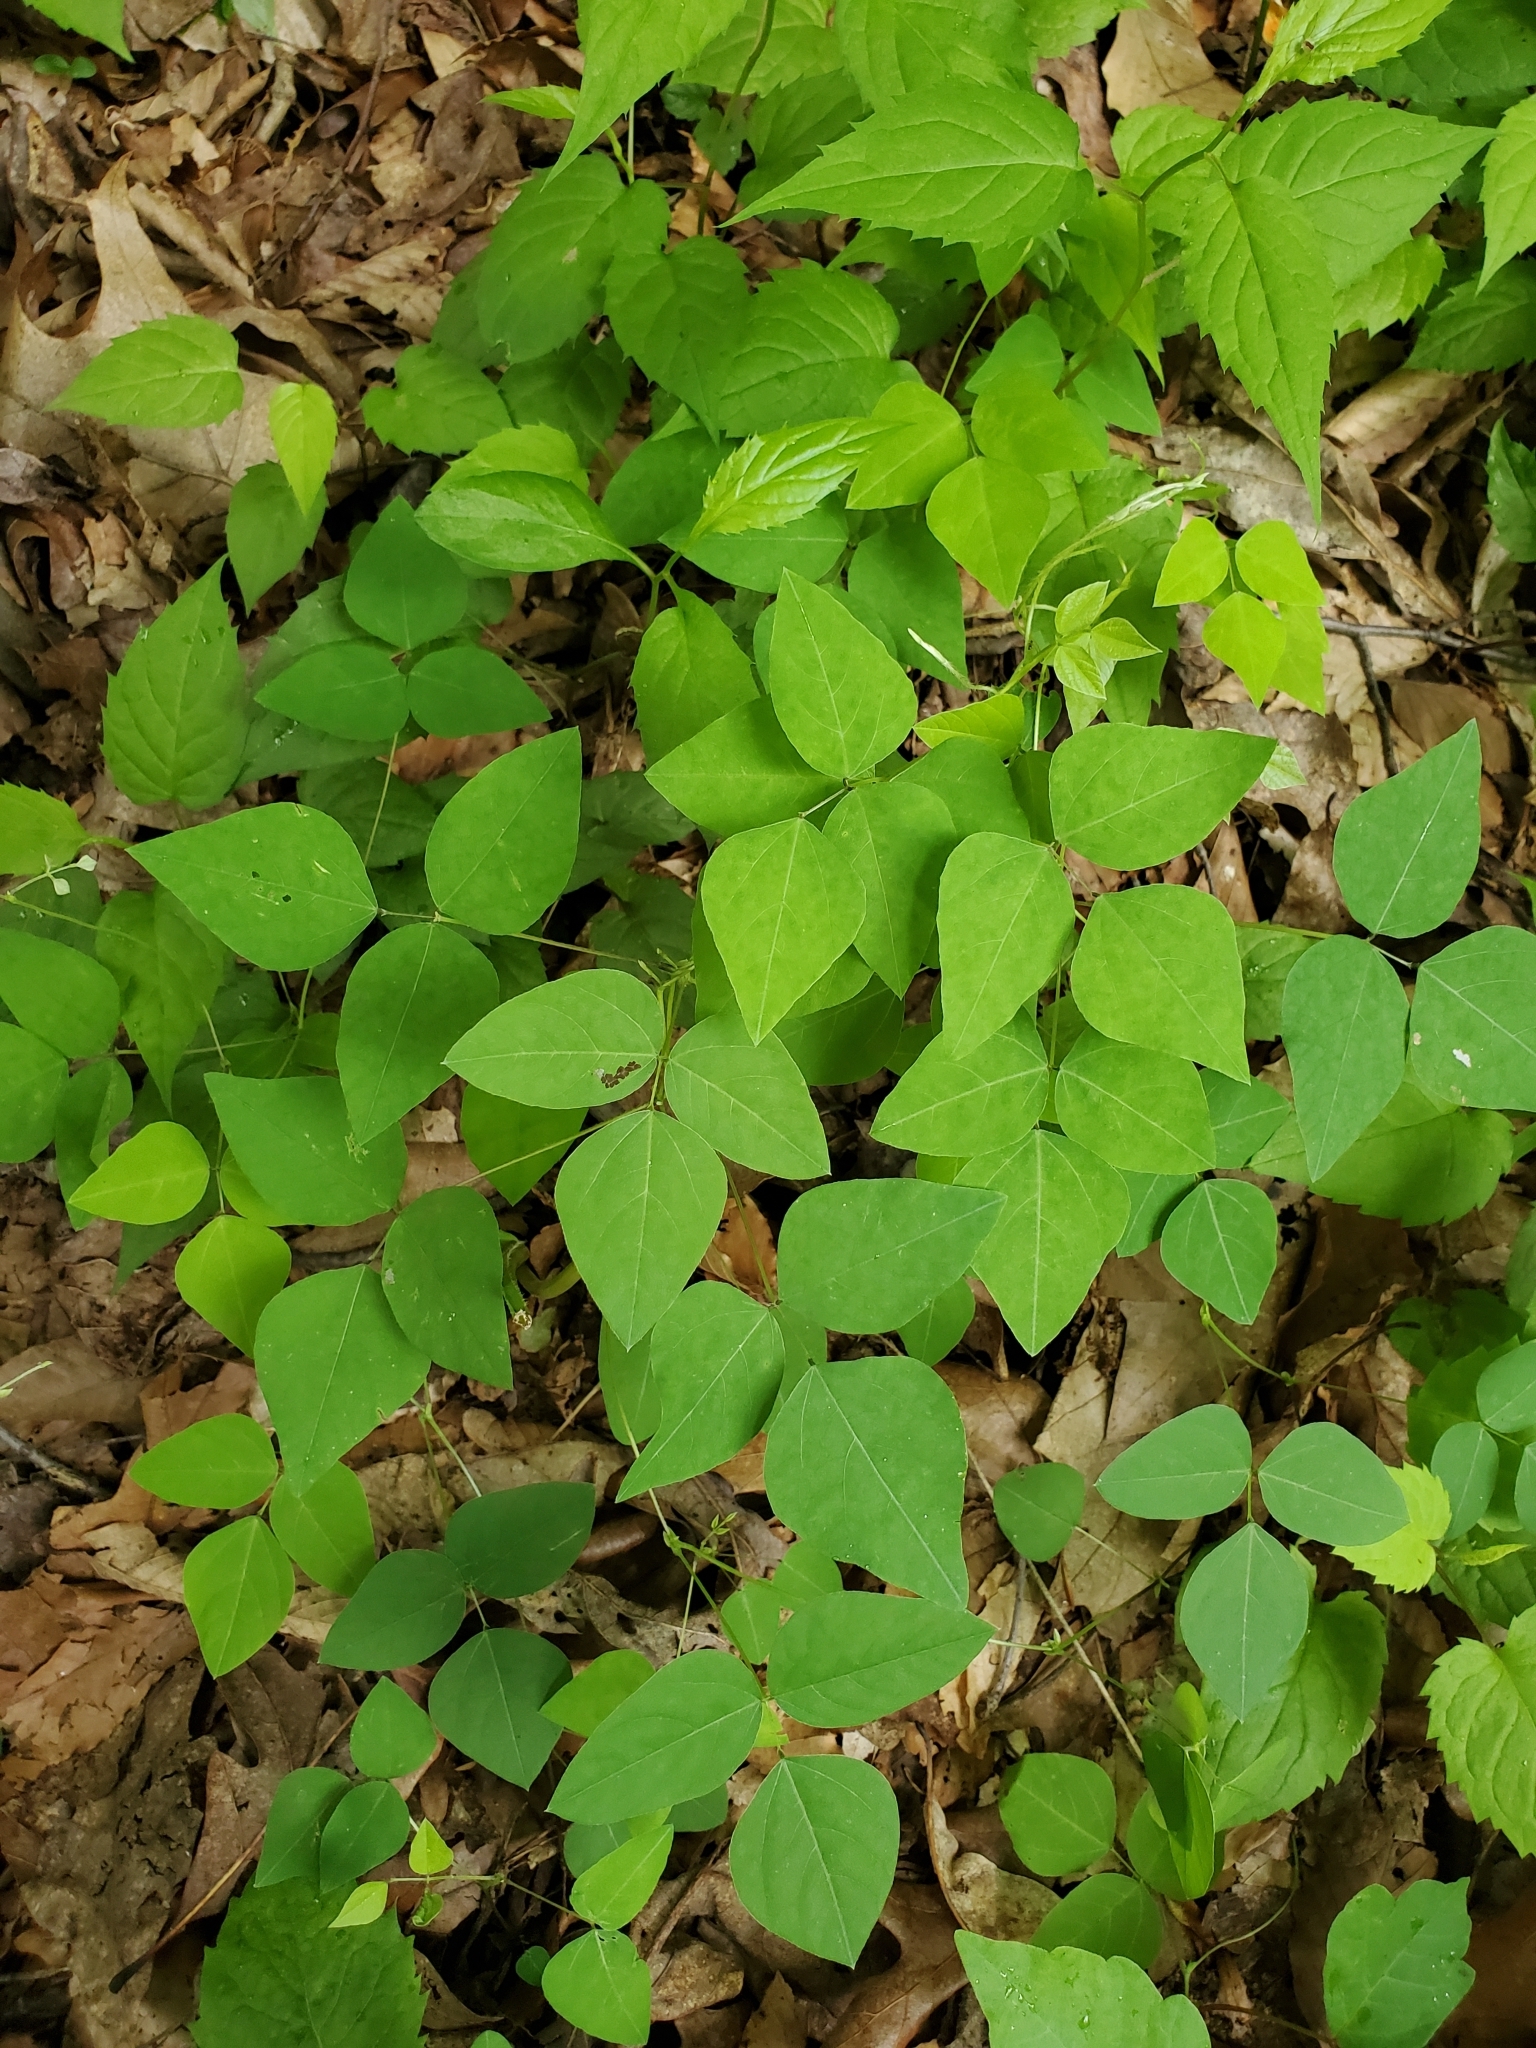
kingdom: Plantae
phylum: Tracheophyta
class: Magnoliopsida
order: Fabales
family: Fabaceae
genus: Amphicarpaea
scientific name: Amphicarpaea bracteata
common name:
------------------------------------------------------------
Rewrite the listing with "scientific name" changed to "binomial name" and every other line left as is. Omit the pictures.

kingdom: Plantae
phylum: Tracheophyta
class: Magnoliopsida
order: Fabales
family: Fabaceae
genus: Amphicarpaea
binomial name: Amphicarpaea bracteata
common name:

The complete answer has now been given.